NOTES (for these sections):
3. Witherington (2007, 2011) employs a similar organicism–contextualism integration to distinguish between dynamic systems metatheories based on a strict contextualist worldview (e.g., Thelen & Smith, 1994; Spencer, Perone, & Johnson, 2009) from those based on an organicist–contextualist integration (e.g., van Geert, 2003; van der Maas & Molenaar, 1992; Lewis, 2011).
4. I am indebted to Gary Greenberg for pointing me to this quote.
5. West-Eberhard’s (2003) evolutionary work provides a biological example of the identity of opposites in her resolution of the conflict between the quantitative genetics of continuous variation and the developmental biology of the discrete traits. This resolution is “a theory of the phenotype based on the complementarity of continuous and discrete variation (p. 13 emphasis added).” All antimonies are best viewed as complementaries. Relationism articulates the meaning of complementarity.
6. In order to avoid serious conceptual confusion, it is essential to differentiate this type of causality from “mechanical” or “mechanistic” causality.
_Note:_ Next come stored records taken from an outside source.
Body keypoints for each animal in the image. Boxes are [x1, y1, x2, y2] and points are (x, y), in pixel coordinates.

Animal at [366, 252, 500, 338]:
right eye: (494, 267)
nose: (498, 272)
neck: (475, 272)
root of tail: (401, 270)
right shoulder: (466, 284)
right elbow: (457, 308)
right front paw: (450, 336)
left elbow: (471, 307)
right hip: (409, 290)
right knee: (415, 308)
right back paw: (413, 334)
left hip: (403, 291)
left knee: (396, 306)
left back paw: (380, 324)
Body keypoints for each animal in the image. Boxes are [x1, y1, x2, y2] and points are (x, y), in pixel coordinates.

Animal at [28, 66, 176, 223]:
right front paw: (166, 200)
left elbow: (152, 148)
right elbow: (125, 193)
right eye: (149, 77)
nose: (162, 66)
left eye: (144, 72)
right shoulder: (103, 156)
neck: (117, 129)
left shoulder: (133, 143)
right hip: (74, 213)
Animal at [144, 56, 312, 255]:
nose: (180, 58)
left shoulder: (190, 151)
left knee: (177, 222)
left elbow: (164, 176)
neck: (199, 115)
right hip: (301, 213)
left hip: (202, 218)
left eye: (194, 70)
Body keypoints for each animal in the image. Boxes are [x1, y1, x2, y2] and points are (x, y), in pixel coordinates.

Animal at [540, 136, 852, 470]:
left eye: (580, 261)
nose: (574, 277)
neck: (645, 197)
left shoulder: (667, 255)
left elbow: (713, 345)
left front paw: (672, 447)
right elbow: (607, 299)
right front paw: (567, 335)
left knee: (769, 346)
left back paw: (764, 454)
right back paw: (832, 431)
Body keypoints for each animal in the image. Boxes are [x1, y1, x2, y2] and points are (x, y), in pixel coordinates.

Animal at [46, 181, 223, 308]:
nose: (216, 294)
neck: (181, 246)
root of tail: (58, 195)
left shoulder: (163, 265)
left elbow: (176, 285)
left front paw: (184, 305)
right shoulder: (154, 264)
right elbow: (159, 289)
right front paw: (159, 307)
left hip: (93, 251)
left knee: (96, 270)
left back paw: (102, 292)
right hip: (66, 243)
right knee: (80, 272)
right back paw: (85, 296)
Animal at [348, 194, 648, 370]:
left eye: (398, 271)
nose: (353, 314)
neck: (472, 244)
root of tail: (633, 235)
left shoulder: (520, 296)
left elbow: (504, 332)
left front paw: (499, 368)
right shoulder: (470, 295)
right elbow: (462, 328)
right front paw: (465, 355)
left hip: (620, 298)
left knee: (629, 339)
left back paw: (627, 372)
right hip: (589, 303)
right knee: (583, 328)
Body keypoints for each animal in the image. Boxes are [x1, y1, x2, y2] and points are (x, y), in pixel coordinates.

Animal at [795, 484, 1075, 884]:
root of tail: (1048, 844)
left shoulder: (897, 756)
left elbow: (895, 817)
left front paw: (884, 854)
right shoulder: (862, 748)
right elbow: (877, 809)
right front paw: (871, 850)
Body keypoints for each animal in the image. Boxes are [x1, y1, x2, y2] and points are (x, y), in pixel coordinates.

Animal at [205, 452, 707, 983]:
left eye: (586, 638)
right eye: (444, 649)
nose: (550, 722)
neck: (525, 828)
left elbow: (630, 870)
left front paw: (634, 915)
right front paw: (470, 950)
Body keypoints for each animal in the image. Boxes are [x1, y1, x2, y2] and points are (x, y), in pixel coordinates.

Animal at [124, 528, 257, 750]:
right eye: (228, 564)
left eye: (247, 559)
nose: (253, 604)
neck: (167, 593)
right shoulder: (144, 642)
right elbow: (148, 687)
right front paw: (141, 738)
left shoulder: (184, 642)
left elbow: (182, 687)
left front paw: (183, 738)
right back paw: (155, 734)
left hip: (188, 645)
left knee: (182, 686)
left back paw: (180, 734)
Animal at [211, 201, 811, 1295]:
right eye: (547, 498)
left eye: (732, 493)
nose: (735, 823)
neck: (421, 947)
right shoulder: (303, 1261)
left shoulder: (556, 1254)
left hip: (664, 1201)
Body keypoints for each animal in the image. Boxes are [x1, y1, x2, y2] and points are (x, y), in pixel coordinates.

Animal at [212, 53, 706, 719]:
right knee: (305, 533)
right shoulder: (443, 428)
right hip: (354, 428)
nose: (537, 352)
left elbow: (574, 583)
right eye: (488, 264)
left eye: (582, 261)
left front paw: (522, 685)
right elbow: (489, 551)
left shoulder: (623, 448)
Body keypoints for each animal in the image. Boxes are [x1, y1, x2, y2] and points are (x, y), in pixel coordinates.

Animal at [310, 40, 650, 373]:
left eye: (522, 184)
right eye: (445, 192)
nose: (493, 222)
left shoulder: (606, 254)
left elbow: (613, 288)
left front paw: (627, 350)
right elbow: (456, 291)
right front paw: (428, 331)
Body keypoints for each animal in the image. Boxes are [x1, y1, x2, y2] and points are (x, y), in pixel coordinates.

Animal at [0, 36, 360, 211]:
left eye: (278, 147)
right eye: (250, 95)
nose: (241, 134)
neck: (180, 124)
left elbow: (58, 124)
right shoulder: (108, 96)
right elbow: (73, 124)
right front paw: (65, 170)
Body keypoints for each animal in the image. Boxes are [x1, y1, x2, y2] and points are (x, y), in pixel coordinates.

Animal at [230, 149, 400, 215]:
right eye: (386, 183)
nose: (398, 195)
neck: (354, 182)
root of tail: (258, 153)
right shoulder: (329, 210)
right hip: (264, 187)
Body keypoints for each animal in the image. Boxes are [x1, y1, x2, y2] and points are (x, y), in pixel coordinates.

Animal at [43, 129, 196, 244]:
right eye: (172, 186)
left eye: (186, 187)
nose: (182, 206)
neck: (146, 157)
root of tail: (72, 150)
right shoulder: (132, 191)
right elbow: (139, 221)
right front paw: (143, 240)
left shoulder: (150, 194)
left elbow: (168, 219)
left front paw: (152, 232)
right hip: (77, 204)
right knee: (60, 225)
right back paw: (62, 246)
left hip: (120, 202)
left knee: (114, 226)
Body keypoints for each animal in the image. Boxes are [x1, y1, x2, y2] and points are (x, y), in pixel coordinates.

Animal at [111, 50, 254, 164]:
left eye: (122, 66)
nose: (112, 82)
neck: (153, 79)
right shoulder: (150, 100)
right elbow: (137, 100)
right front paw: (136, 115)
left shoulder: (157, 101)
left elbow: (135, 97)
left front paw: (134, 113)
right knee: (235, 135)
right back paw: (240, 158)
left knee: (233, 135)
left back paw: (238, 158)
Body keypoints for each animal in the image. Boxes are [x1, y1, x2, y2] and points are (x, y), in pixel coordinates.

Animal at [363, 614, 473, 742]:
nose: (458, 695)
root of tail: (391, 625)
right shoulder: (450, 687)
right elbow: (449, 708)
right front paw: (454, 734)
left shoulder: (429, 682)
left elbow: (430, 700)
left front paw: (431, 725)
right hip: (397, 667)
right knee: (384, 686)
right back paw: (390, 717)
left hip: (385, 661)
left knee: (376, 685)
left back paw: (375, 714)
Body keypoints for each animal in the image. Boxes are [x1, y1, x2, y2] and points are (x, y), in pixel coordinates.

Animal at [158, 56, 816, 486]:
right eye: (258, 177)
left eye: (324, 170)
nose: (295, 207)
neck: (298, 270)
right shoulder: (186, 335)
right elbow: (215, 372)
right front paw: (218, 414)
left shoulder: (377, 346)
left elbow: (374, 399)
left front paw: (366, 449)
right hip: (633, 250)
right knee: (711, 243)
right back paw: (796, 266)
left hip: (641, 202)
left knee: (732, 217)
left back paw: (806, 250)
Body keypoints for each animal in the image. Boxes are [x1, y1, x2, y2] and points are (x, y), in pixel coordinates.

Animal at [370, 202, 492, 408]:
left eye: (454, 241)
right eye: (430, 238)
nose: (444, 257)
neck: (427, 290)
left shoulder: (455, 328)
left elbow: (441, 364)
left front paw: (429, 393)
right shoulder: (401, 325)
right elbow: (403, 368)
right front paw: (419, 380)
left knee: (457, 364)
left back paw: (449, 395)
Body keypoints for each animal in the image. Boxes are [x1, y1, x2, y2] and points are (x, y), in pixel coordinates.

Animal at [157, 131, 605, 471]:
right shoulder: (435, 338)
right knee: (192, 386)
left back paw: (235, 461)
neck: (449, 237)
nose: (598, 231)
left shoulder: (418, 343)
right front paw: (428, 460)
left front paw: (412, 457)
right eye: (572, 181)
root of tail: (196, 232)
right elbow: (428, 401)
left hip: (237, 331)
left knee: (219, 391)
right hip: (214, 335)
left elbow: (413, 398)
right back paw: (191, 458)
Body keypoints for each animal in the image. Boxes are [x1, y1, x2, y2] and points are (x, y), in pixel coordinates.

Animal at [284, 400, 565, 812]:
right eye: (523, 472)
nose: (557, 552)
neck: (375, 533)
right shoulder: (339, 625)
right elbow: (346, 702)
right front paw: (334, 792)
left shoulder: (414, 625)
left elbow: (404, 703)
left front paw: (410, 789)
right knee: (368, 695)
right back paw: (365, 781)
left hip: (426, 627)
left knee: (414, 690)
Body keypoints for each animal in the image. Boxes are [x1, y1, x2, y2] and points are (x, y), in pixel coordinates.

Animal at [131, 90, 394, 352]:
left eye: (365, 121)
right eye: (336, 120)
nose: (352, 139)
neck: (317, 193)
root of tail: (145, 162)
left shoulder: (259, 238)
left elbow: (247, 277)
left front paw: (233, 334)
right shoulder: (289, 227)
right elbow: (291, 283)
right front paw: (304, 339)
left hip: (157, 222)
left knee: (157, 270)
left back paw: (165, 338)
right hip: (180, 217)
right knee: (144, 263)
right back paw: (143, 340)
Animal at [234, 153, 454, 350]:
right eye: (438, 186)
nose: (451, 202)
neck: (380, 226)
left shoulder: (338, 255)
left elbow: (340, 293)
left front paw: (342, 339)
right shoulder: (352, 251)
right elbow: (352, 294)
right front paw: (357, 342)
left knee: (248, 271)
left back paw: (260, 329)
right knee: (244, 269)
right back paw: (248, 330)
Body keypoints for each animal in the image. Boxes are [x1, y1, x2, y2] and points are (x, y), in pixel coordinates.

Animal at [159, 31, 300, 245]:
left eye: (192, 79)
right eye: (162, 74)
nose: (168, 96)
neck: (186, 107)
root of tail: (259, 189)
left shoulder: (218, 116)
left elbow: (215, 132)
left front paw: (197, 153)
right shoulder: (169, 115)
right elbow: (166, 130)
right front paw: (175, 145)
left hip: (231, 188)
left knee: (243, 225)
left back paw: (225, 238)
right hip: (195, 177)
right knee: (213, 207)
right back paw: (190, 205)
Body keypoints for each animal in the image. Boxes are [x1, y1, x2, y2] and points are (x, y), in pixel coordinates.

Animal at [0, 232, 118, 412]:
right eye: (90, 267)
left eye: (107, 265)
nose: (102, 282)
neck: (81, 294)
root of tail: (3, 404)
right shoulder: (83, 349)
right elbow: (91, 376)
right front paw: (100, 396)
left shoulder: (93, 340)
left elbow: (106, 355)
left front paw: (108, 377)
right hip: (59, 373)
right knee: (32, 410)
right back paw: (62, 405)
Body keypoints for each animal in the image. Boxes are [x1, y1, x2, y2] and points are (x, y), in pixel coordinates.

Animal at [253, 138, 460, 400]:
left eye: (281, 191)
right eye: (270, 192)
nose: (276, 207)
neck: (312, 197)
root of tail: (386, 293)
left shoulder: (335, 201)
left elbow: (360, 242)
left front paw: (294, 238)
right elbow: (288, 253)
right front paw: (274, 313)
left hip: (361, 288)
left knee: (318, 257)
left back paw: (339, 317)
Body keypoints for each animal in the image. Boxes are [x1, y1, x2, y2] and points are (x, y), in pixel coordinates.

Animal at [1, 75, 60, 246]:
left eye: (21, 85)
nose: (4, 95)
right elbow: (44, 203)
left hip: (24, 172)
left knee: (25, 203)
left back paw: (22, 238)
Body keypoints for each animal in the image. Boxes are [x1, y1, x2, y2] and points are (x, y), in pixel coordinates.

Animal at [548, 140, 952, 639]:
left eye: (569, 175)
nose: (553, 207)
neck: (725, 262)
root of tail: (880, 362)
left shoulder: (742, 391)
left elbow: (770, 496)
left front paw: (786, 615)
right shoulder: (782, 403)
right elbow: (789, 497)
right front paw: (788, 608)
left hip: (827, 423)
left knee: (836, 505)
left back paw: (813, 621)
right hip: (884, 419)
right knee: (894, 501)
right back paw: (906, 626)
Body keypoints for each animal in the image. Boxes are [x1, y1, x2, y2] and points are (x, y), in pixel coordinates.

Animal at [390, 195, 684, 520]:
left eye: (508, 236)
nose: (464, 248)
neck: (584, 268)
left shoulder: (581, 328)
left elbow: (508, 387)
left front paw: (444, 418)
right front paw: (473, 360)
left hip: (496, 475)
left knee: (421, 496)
An example of the failure to make this distinction appears in the writings of Pigliucci and Mueller (2010a) and Mueller (2010). In discussions of new trends in evolution, these authors acknowledge the centrality of systems concepts, but simultaneously describe this as “a shift towards a causal-mechanistic approach,” “a shift…to a causal-mechanistic theory (Pigliucci & Mueller, 2010a, p. 12),” and a “turn towards the mechanistic explanation of phenotypic change (Mueller, 2010, p. 309)”. There is a profound difference between the claim that there has been a trend away from correlational approaches to causal approaches, and the claim that there has been a trend away from correlational approaches to mechanistic causal approaches.
7. For an extensive, in-depth analysis of meanings of “emergence,” which are and are not compatible with an integrated organism–contextualism (i.e., relationism) worldview, see Witherington (2011).
8. See Withherington (this volume) for a discussion of alternative interpretations of “embodiment” within a strictly contextualist and within an organismic–contextualist (relationism) worldview.